Unfortunately for Katsa and Po, all their plans come to naught because the first person they encounter upon entering the kingdom is the king himself, chasing his escaping wife Ashen (a kinswoman of Po's) and slaughtering her. Her dying thought is to Po, to find her daughter who is now alone in the forest.
For the first time in her life, Katsa realizes that there is something which she can neither fight nor defend against: the king's mind control. They run and hide in the forest, eventually finding the young princess. Po is protected against the King's power because he can sense the King's thoughts and repel them, but Katsa cannot. She has turned her weapons over to Po and vowed to do everything he asks without question as a protection against being mind-controlled, but she couldn't obey Po's order to strike the King down because the King had already overpowered her mind. Now the two of them have no plan and must urgently decide what to do next.

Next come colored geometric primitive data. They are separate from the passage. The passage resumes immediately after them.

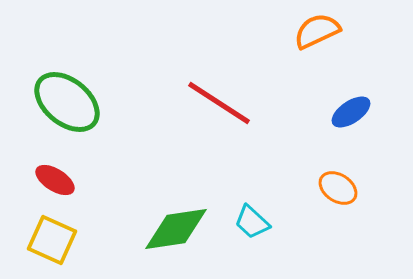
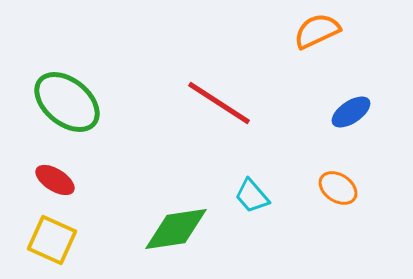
cyan trapezoid: moved 26 px up; rotated 6 degrees clockwise
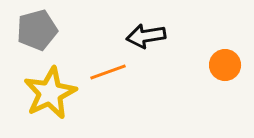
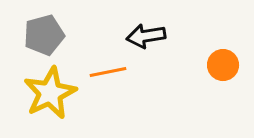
gray pentagon: moved 7 px right, 5 px down
orange circle: moved 2 px left
orange line: rotated 9 degrees clockwise
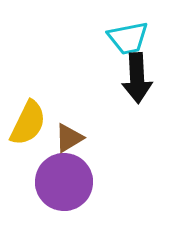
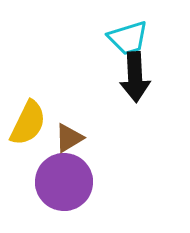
cyan trapezoid: rotated 6 degrees counterclockwise
black arrow: moved 2 px left, 1 px up
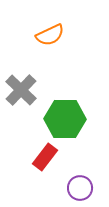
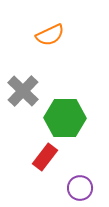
gray cross: moved 2 px right, 1 px down
green hexagon: moved 1 px up
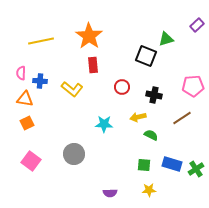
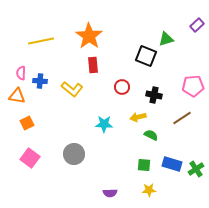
orange triangle: moved 8 px left, 3 px up
pink square: moved 1 px left, 3 px up
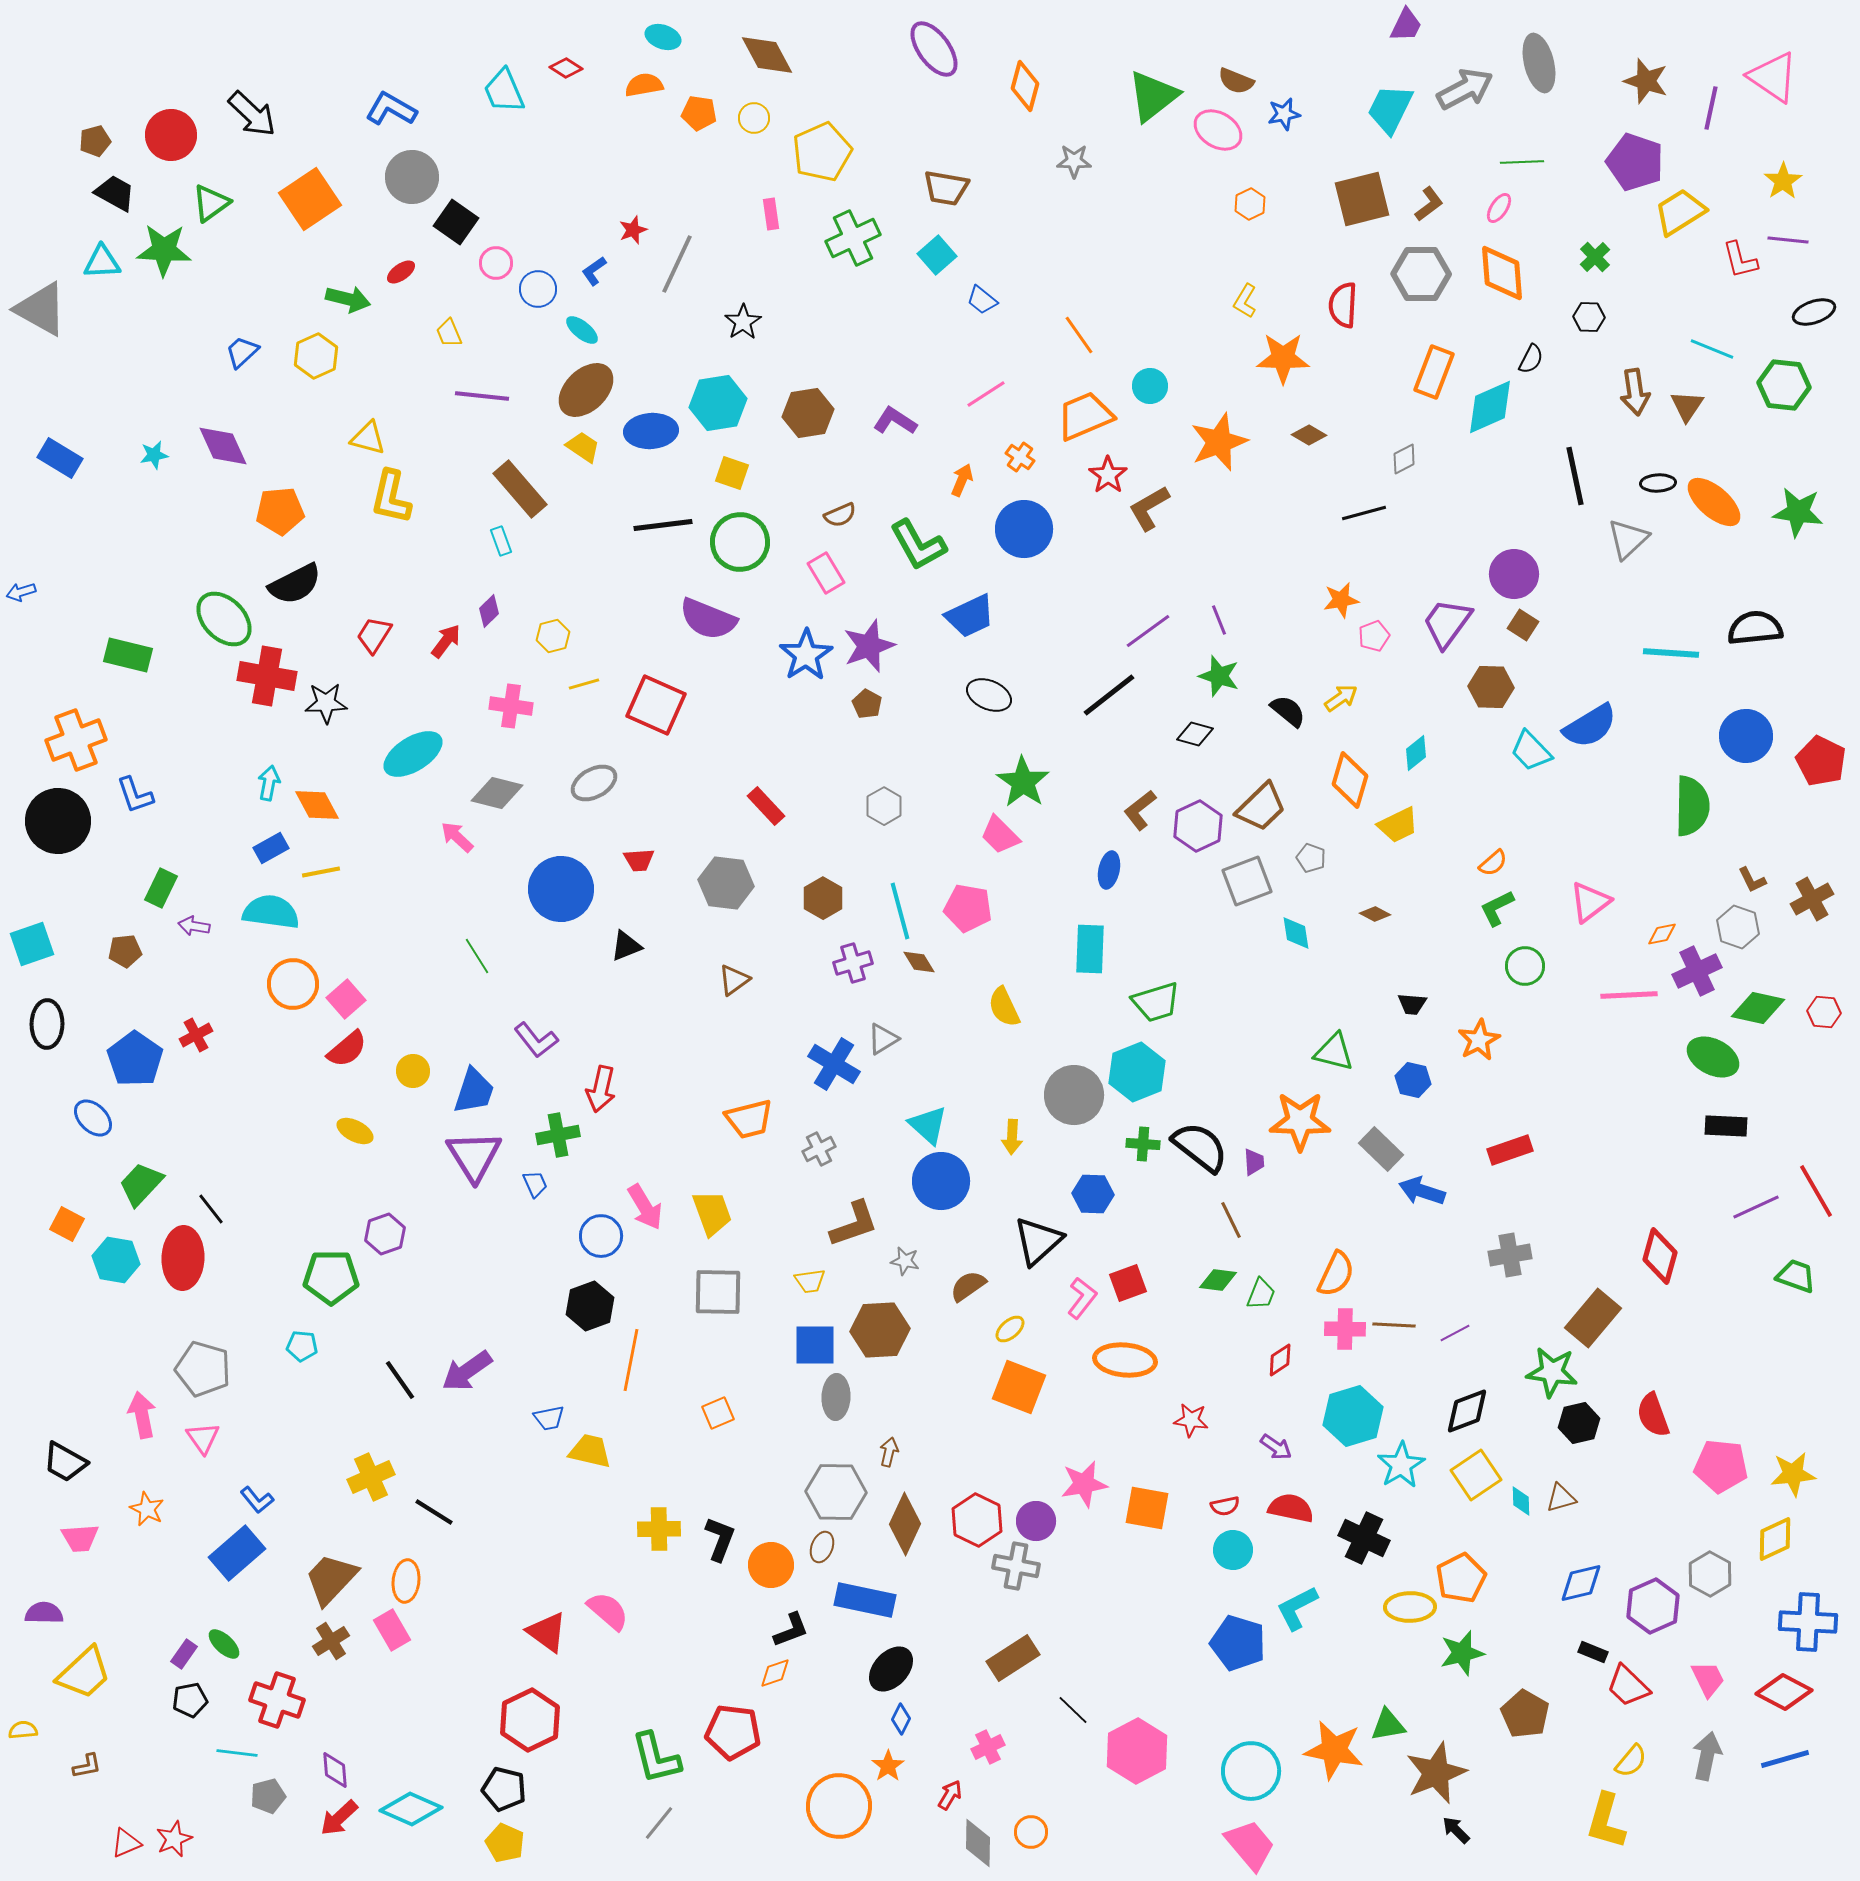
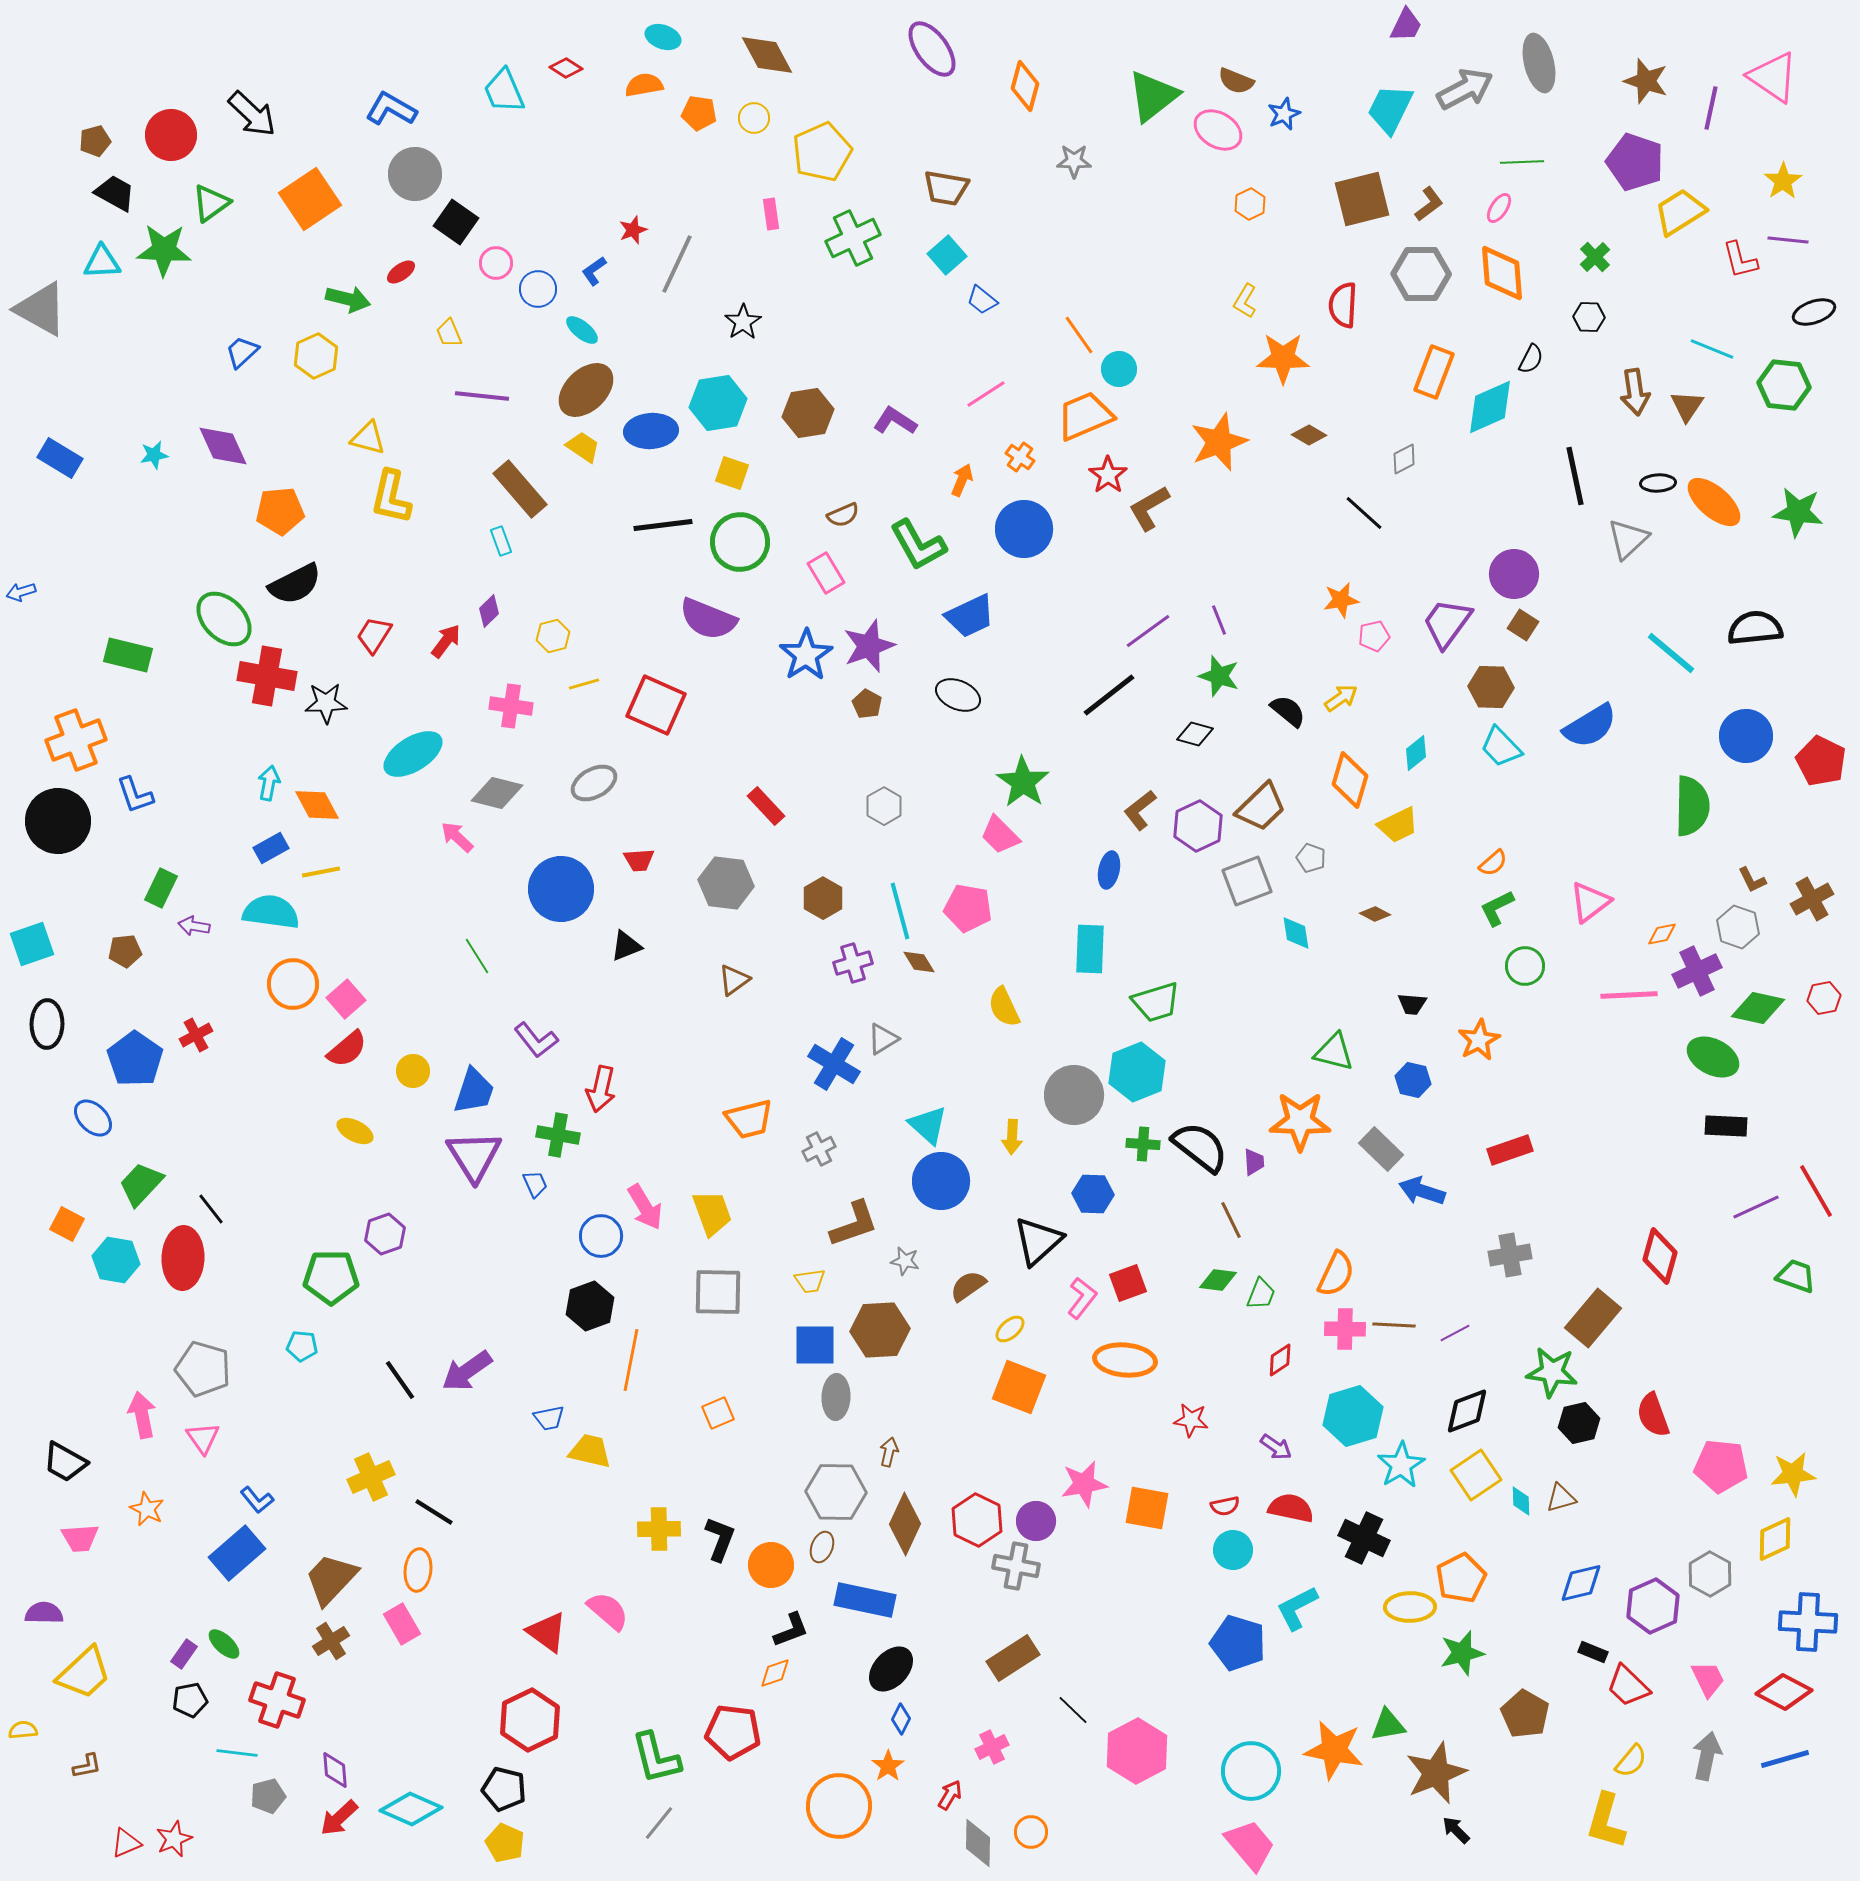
purple ellipse at (934, 49): moved 2 px left
blue star at (1284, 114): rotated 12 degrees counterclockwise
gray circle at (412, 177): moved 3 px right, 3 px up
cyan square at (937, 255): moved 10 px right
cyan circle at (1150, 386): moved 31 px left, 17 px up
black line at (1364, 513): rotated 57 degrees clockwise
brown semicircle at (840, 515): moved 3 px right
pink pentagon at (1374, 636): rotated 8 degrees clockwise
cyan line at (1671, 653): rotated 36 degrees clockwise
black ellipse at (989, 695): moved 31 px left
cyan trapezoid at (1531, 751): moved 30 px left, 4 px up
red hexagon at (1824, 1012): moved 14 px up; rotated 16 degrees counterclockwise
green cross at (558, 1135): rotated 21 degrees clockwise
orange ellipse at (406, 1581): moved 12 px right, 11 px up
pink rectangle at (392, 1630): moved 10 px right, 6 px up
pink cross at (988, 1747): moved 4 px right
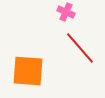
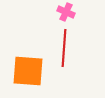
red line: moved 16 px left; rotated 45 degrees clockwise
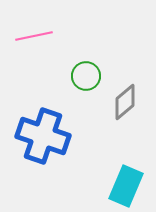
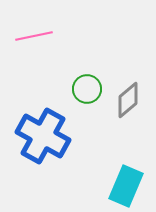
green circle: moved 1 px right, 13 px down
gray diamond: moved 3 px right, 2 px up
blue cross: rotated 10 degrees clockwise
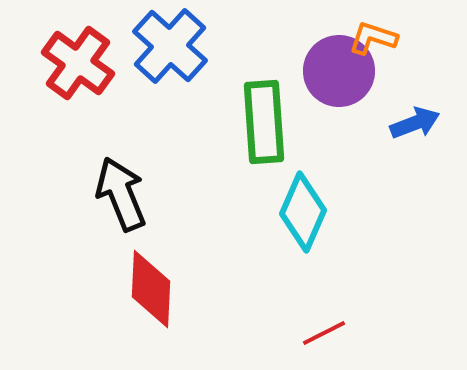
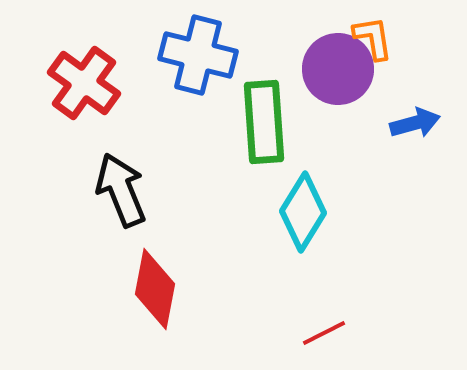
orange L-shape: rotated 63 degrees clockwise
blue cross: moved 28 px right, 9 px down; rotated 28 degrees counterclockwise
red cross: moved 6 px right, 20 px down
purple circle: moved 1 px left, 2 px up
blue arrow: rotated 6 degrees clockwise
black arrow: moved 4 px up
cyan diamond: rotated 8 degrees clockwise
red diamond: moved 4 px right; rotated 8 degrees clockwise
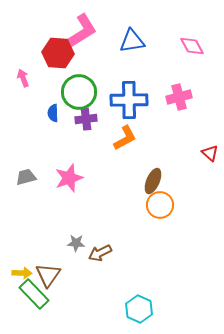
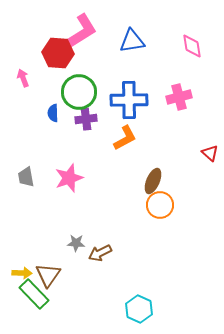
pink diamond: rotated 20 degrees clockwise
gray trapezoid: rotated 85 degrees counterclockwise
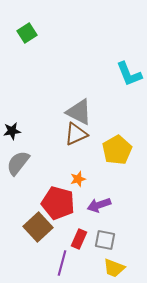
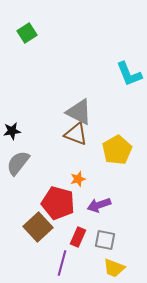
brown triangle: rotated 45 degrees clockwise
red rectangle: moved 1 px left, 2 px up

I love this story so much that I'm going to award it a 'worthy' even though I haven't finished it yet. I don't even care if the ending sucks! This novel is so good that it's worth reading even if the ending is awful!
Well the ending wasn't awful, it was awesome (and no, I'm not going to tell you what happens! I wouldn't dream of robbing you of that joy.) This is a really amazing novel, with great characters, very well-written, a superbly well-done YA "romance" which ought to make other YA romance writers pay attention if they know what's good for them, and learn something about how intelligent, self-respecting people really behave in relationships. And no, I'm not talking about the fighting! Go read it: grace yourself!
Graceling is followed sequentially by Bitterblue and preceded by Fire, although I understand that Cashore recommends that they be read in the order they were published, which is how I've been reading them.